▸ **Work to be completed**: Retype the entries below exactly, dropping the images.

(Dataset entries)
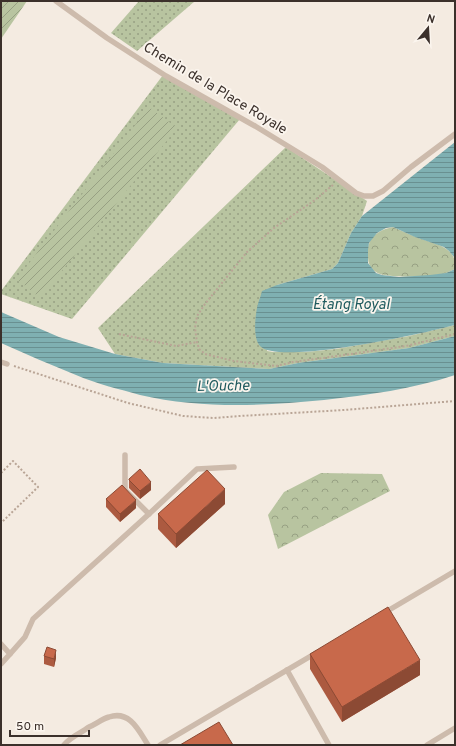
<svg xmlns="http://www.w3.org/2000/svg" width="456" height="746" viewBox="0 0 456 746" font-family="Overpass,sans-serif">
	<style>
		.grass { fill: url(#grass-dots) }
		.forest { fill: url(#forest-crowns) }
		.garden { fill: url(#garden-furrows) }
		.water { fill: url(#water-rules) }
		.lines { fill: none; stroke-linecap: round; stroke-linejoin: round }
		.path { stroke: #b9a596; stroke-width: 2; stroke-dasharray: 2 2; stroke-linecap: butt }
		.lane { stroke: #cdbbac; stroke-width: 5.5 }
		.wall { fill: #ac5a40 }
		.shaded-wall { fill: #8c4a34 }
		.building { fill: #c8694b; stroke: #8c4a34 }
		.labels { text-anchor: middle; dominant-baseline: central; stroke-width: 3.5; stroke-linejoin: round; paint-order: stroke }
		.street-label { font-size: 14px; fill: #3b302b; stroke: #fbf5ee }
		.water-label { font-size: 15px; font-style: italic; fill: #1f5a5e; stroke: #fbf5ee }
	</style>
	<defs>
		<pattern id="grass-dots" width="8" height="8" patternUnits="userSpaceOnUse"><rect width="8" height="8" fill="#b8c4a0"/><path d="M2 2h.1M6 6h.1" fill="none" stroke="#97a083" stroke-width="1.8" stroke-linecap="round"/></pattern>
		<pattern id="forest-crowns" width="20" height="18" patternUnits="userSpaceOnUse"><rect width="20" height="18" fill="#b8c4a0"/><path d="M2 6a3 3 0 1 1 6 0M12 15a3 3 0 1 1 6 0" fill="none" stroke="#97a083"/></pattern>
		<pattern id="garden-furrows" width="10" height="10" patternUnits="userSpaceOnUse"><rect width="10" height="10" fill="#b8c4a0"/><path d="M-1 1l2-2M0 10L10 0M9 11l2-2" fill="none" stroke="#97a083"/></pattern>
		<pattern id="water-rules" width="6" height="5" patternUnits="userSpaceOnUse"><rect width="6" height="5" fill="#7fb0b2"/><path d="M0 2.5h6" fill="none" stroke="#699091"/></pattern>
	</defs>
	<rect width="100%" height="100%" fill="#f4ebe1"/>
	<g class="grass">
		<path d="M139 1H195L137 51 111 33Z"/>
		<path d="M163 75 240 119 72 319 1 294V291Z"/>
		<path d="M286 147 367 201 362 216 351 233 338 263 332 269 277 285 267 351 273 352H306L336 349 409 336 455 325V336L409 348 298 363 269 369 163 363 115 354 98 328Z"/>
	</g>
	<g class="forest">
		<path d="M393 227C400 230 408 234 416 237 426 241 442 244 450 252 455 257 455 262 455 269 452 270 449 272 446 273 435 277 385 279 376 272 370 268 368 263 368 256 368 252 367 248 369 244 372 234 383 229 393 227Z"/>
		<path d="M321 473 382 474 390 491 278 549 268 515 284 492Z"/>
	</g>
	<g class="garden">
		<path d="M3 1H27L1 39V4Z"/>
		<path d="M149 107 177 128 40 298 17 279Z"/>
	</g>
	<g class="water">
		<path d="M455 142V261L454 257 449 251 444 247 415 237 393 227 386 228 377 233 369 243 368 250V263L376 273 382 275 399 277 430 275 446 273 455 269V325C426 333 278 366 260 346 253 339 255 318 257 308 258 302 261 296 262 291L277 285 332 269 338 263 351 233 362 216Z"/>
		<path d="M1 312 59 337 115 354 163 363 269 369 298 363 409 348 455 336V375C413 389 368 395 324 400 263 406 201 409 140 395 119 389 97 384 76 375 51 365 26 354 1 343Z"/>
	</g>
	<g class="lines">
		<g class="path">
			<path d="M333 185 315 200 274 228 247 252 205 304 197 316 195 328 197 342 199 349 205 354 234 361 276 366 293 362 330 357 406 346 455 334"/>
			<path d="M119 334 176 346 197 342"/>
			<path d="M14 366 128 403 183 416 214 418 240 416 344 410 455 401"/>
			<path d="M1 473 13 461 38 487 1 523"/>
		</g>
		<g class="lane">
			<path d="M56 1 107 38 166 76 255 126 322 167 356 193 364 196H373L383 191 411 167 455 134"/>
			<path d="M1 362 7 364"/>
			<path d="M125 455V490L149 514"/>
			<path d="M384 613 455 571"/>
			<path d="M1 644 10 654 1 664"/>
			<path d="M10 654 25 637 33 619 149 514 197 469 234 467"/>
			<path d="M287 670 329 745"/>
			<path d="M64 745C70 737 81 733 89 727 96 724 102 719 109 717 130 710 139 731 148 745"/>
			<path d="M160 745 316 653"/>
			<path d="M427 745 455 728"/>
		</g>
	</g>
	<g class="wall">
		<path d="M129 479 151 490 140 499 129 488Z"/>
		<path d="M106 499 136 508 120 522 106 507Z"/>
		<path d="M225 504 176 548 158 529V514Z"/>
		<path d="M310 654 420 675 342 722 310 669Z"/>
		<path d="M44 656 56 658 54 667 44 664Z"/>
	</g>
	<g class="shaded-wall">
		<path d="M151 482V490L140 499V491Z"/>
		<path d="M225 489V504L176 548V534Z"/>
		<path d="M136 500V508L120 522V514Z"/>
		<path d="M56 650V658L54 667V659Z"/>
		<path d="M420 660V675L342 722V707Z"/>
	</g>
	<g class="building">
		<path d="M140 469 151 482 140 491 129 480V479Z"/>
		<path d="M207 470 225 489 176 534 158 514Z"/>
		<path d="M122 485 136 500 120 514 106 499Z"/>
		<path d="M388 607 420 660 342 707 310 654Z"/>
		<path d="M47 647 56 650 54 659 44 656Z"/>
		<path d="M219 722 233 745H180Z"/>
	</g>
	<g class="labels">
		<g class="street-label">
			<text transform="translate(215 89) rotate(31)">Chemin de la Place Royale</text>
		</g>
		<g class="water-label">
			<text x="351" y="305">Étang Royal</text>
			<text transform="translate(223 387) rotate(-1)">L'Ouche</text>
		</g>
	</g>
	<rect width="456" height="746" fill="none" stroke="#3b302b" stroke-width="4"/>
	<g transform="translate(428 28) rotate(18)" stroke="#fbf5ee" stroke-width="3" paint-order="stroke">
	<path d="M0-3L7 15L0 10L-7 15Z" fill="#3b302b"/>
	<text y="-6" font-size="11" font-weight="bold" text-anchor="middle" fill="#3b302b">N</text>
	</g>
	<path d="M10 730v6h79v-6" fill="none" stroke="#3b302b" stroke-width="2"/>
	<text x="16" y="730" font-size="12" fill="#3b302b" stroke="#fbf5ee" stroke-width="3" paint-order="stroke">50 m</text>
</svg>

▸ **Response to this task**:
<svg xmlns="http://www.w3.org/2000/svg" width="456" height="746" viewBox="0 0 456 746" font-family="Overpass,sans-serif">
	<style>
		.grass { fill: url(#grass-dots) }
		.forest { fill: url(#forest-crowns) }
		.garden { fill: url(#garden-furrows) }
		.water { fill: url(#water-rules) }
		.lines { fill: none; stroke-linecap: round; stroke-linejoin: round }
		.path { stroke: #b9a596; stroke-width: 2; stroke-dasharray: 2 2; stroke-linecap: butt }
		.lane { stroke: #cdbbac; stroke-width: 5.5 }
		.wall { fill: #ac5a40 }
		.shaded-wall { fill: #8c4a34 }
		.building { fill: #c8694b; stroke: #8c4a34 }
		.labels { text-anchor: middle; dominant-baseline: central; stroke-width: 3.5; stroke-linejoin: round; paint-order: stroke }
		.street-label { font-size: 14px; fill: #3b302b; stroke: #fbf5ee }
		.water-label { font-size: 15px; font-style: italic; fill: #1f5a5e; stroke: #fbf5ee }
	</style>
	<defs>
		<pattern id="grass-dots" width="8" height="8" patternUnits="userSpaceOnUse"><rect width="8" height="8" fill="#b8c4a0"/><path d="M2 2h.1M6 6h.1" fill="none" stroke="#97a083" stroke-width="1.8" stroke-linecap="round"/></pattern>
		<pattern id="forest-crowns" width="20" height="18" patternUnits="userSpaceOnUse"><rect width="20" height="18" fill="#b8c4a0"/><path d="M2 6a3 3 0 1 1 6 0M12 15a3 3 0 1 1 6 0" fill="none" stroke="#97a083"/></pattern>
		<pattern id="garden-furrows" width="10" height="10" patternUnits="userSpaceOnUse"><rect width="10" height="10" fill="#b8c4a0"/><path d="M-1 1l2-2M0 10L10 0M9 11l2-2" fill="none" stroke="#97a083"/></pattern>
		<pattern id="water-rules" width="6" height="5" patternUnits="userSpaceOnUse"><rect width="6" height="5" fill="#7fb0b2"/><path d="M0 2.5h6" fill="none" stroke="#699091"/></pattern>
	</defs>
	<rect width="100%" height="100%" fill="#f4ebe1"/>
	<g class="grass">
		<path d="M139 1H195L137 51 111 33Z"/>
		<path d="M163 75 240 119 72 319 1 294V291Z"/>
		<path d="M286 147 367 201 362 216 351 233 338 263 332 269 277 285 267 351 273 352H306L336 349 409 336 455 325V336L409 348 298 363 269 369 163 363 115 354 98 328Z"/>
	</g>
	<g class="forest">
		<path d="M393 227C400 230 408 234 416 237 426 241 442 244 450 252 455 257 455 262 455 269 452 270 449 272 446 273 435 277 385 279 376 272 370 268 368 263 368 256 368 252 367 248 369 244 372 234 383 229 393 227Z"/>
		<path d="M321 473 382 474 390 491 278 549 268 515 284 492Z"/>
	</g>
	<g class="garden">
		<path d="M3 1H27L1 39V4Z"/>
		<path d="M149 107 177 128 40 298 17 279Z"/>
	</g>
	<g class="water">
		<path d="M455 142V261L454 257 449 251 444 247 415 237 393 227 386 228 377 233 369 243 368 250V263L376 273 382 275 399 277 430 275 446 273 455 269V325C426 333 278 366 260 346 253 339 255 318 257 308 258 302 261 296 262 291L277 285 332 269 338 263 351 233 362 216Z"/>
		<path d="M1 312 59 337 115 354 163 363 269 369 298 363 409 348 455 336V375C413 389 368 395 324 400 263 406 201 409 140 395 119 389 97 384 76 375 51 365 26 354 1 343Z"/>
	</g>
	<g class="lines">
		<g class="path">
			<path d="M333 185 315 200 274 228 247 252 205 304 197 316 195 328 197 342 199 349 205 354 234 361 276 366 293 362 330 357 406 346 455 334"/>
			<path d="M119 334 176 346 197 342"/>
			<path d="M14 366 128 403 183 416 214 418 240 416 344 410 455 401"/>
			<path d="M1 473 13 461 38 487 1 523"/>
		</g>
		<g class="lane">
			<path d="M56 1 107 38 166 76 255 126 322 167 356 193 364 196H373L383 191 411 167 455 134"/>
			<path d="M1 362 7 364"/>
			<path d="M125 455V490L149 514"/>
			<path d="M384 613 455 571"/>
			<path d="M1 644 10 654 1 664"/>
			<path d="M10 654 25 637 33 619 149 514 197 469 234 467"/>
			<path d="M287 670 329 745"/>
			<path d="M64 745C70 737 81 733 89 727 96 724 102 719 109 717 130 710 139 731 148 745"/>
			<path d="M160 745 316 653"/>
			<path d="M427 745 455 728"/>
		</g>
	</g>
	<g class="wall">
		<path d="M129 479 151 490 140 499 129 488Z"/>
		<path d="M106 499 136 508 120 522 106 507Z"/>
		<path d="M225 504 176 548 158 529V514Z"/>
		<path d="M310 654 420 675 342 722 310 669Z"/>
		<path d="M44 656 56 658 54 667 44 664Z"/>
	</g>
	<g class="shaded-wall">
		<path d="M151 482V490L140 499V491Z"/>
		<path d="M225 489V504L176 548V534Z"/>
		<path d="M136 500V508L120 522V514Z"/>
		<path d="M56 650V658L54 667V659Z"/>
		<path d="M420 660V675L342 722V707Z"/>
	</g>
	<g class="building">
		<path d="M140 469 151 482 140 491 129 480V479Z"/>
		<path d="M207 470 225 489 176 534 158 514Z"/>
		<path d="M122 485 136 500 120 514 106 499Z"/>
		<path d="M388 607 420 660 342 707 310 654Z"/>
		<path d="M47 647 56 650 54 659 44 656Z"/>
		<path d="M219 722 233 745H180Z"/>
	</g>
	<g class="labels">
		<g class="street-label">
			<text transform="translate(215 89) rotate(31)">Chemin de la Place Royale</text>
		</g>
		<g class="water-label">
			<text x="351" y="305">Étang Royal</text>
			<text transform="translate(223 387) rotate(-1)">L'Ouche</text>
		</g>
	</g>
	<rect width="456" height="746" fill="none" stroke="#3b302b" stroke-width="4"/>
	<g transform="translate(428 28) rotate(18)" stroke="#fbf5ee" stroke-width="3" paint-order="stroke">
	<path d="M0-3L7 15L0 10L-7 15Z" fill="#3b302b"/>
	<text y="-6" font-size="11" font-weight="bold" text-anchor="middle" fill="#3b302b">N</text>
	</g>
	<path d="M10 730v6h79v-6" fill="none" stroke="#3b302b" stroke-width="2"/>
	<text x="16" y="730" font-size="12" fill="#3b302b" stroke="#fbf5ee" stroke-width="3" paint-order="stroke">50 m</text>
</svg>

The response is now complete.